Metropolitan’s determination to fund a majority share of WaterFix comes as drought conditions are on the rise. The latest U.S. Drought Monitor shows that nearly half of California has slipped back into moderate to severe drought, with much of the balance also experiencing abnormal dryness. Although the winter of 2017 was an especially wet year and offered a welcome respite from the deep drought of the preceding five years, drier years are predicted to be more frequent in the decades ahead. Drought readiness, as well as securing and diversifying water supplies, remain a pressing priority for California water agencies and the state’s political leadership, and are at the forefront of public discourse in California.
The Road Ahead
WaterFix faces challenges in multiple lawsuits brought by dozens of parties, including:
- A validation action on the authority of the California Department of Water Resources (DWR) to finance the WaterFix capital costs
- A breach of contract claim connected with a water supply agreement between DWR and a city
- Two cases under the California Endangered Species Act and its Incidental Take Permit
- Two cases under the Federal Endangered Species Act and related Biological Opinions for the Delta
- Four cases under the Delta Plan Amendments and Program EIR
- Seventeen cases under the California Environmental Quality Act
On July 17, 2018, DWR released a Draft Supplemental Environmental Impact Report (EIR)/Environmental Impact Statement (EIS) for WaterFix. This updated EIR/EIS analyzes proposed physical changes to the project that reduce the project’s on-the-ground footprint, without changing its overall capacity and basic design, thereby reducing environmental impact and helping to control costs. The changes considered in the supplemental report, which will likely also be the subject of litigation when finalized, do not affect the environmental impact conclusions for any resource areas.
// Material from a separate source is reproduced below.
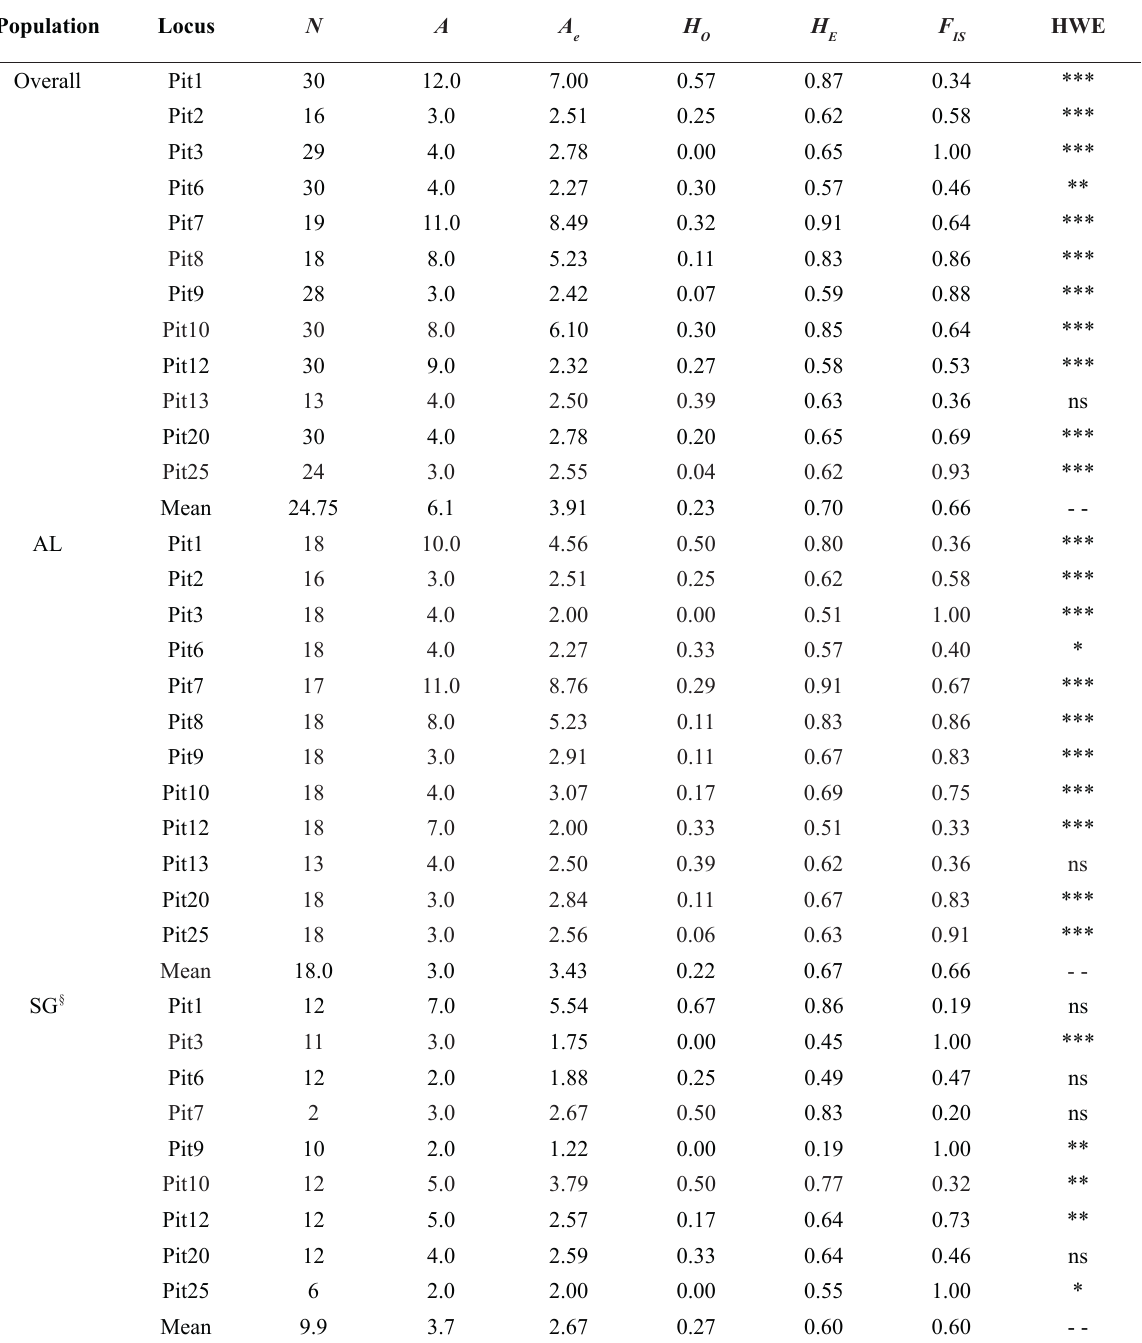
Genetic parameters estimated for Eugenia uniflora based on 12 SSR markers characterized in this study, overall populations and at population level. Estimations include the number of samples ( N ), number of allele per locus ( A ), effective allele number ( A ), observed ( H ) and expected ( H ) heterozigosities, Wright’s within population fixation index e O E ), and statistical significance of the deviation from Hardy-Weinberg equilibrium ( F IS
Concurrently, reports suggest that the newly formed Delta Conveyance Finance Authority, of which several water agencies — including Metropolitan — are members, is submitting an application for a US$1.6 billion federal loan through the Water Infrastructure Finance and Innovation Act (WIFIA) program, administered by the U.S. Environmental Protection Agency. This loan is intended to cover the next four years of WaterFix work. The Delta Conveyance Finance Authority has indicated its interest in pursuing up to nearly half of the total WaterFix cost through WIFIA.
These legal challenges are not likely to be cleared out any time soon. Notwithstanding the legal challenges, Metropolitan’s historic funding commitment brings California closer to finishing the SWP/CVP system and securing a reliable, environmentally responsible water supply for future generations.
This post was prepared with the assistance of Julie Gantz in the Orange County office of Latham & Watkins.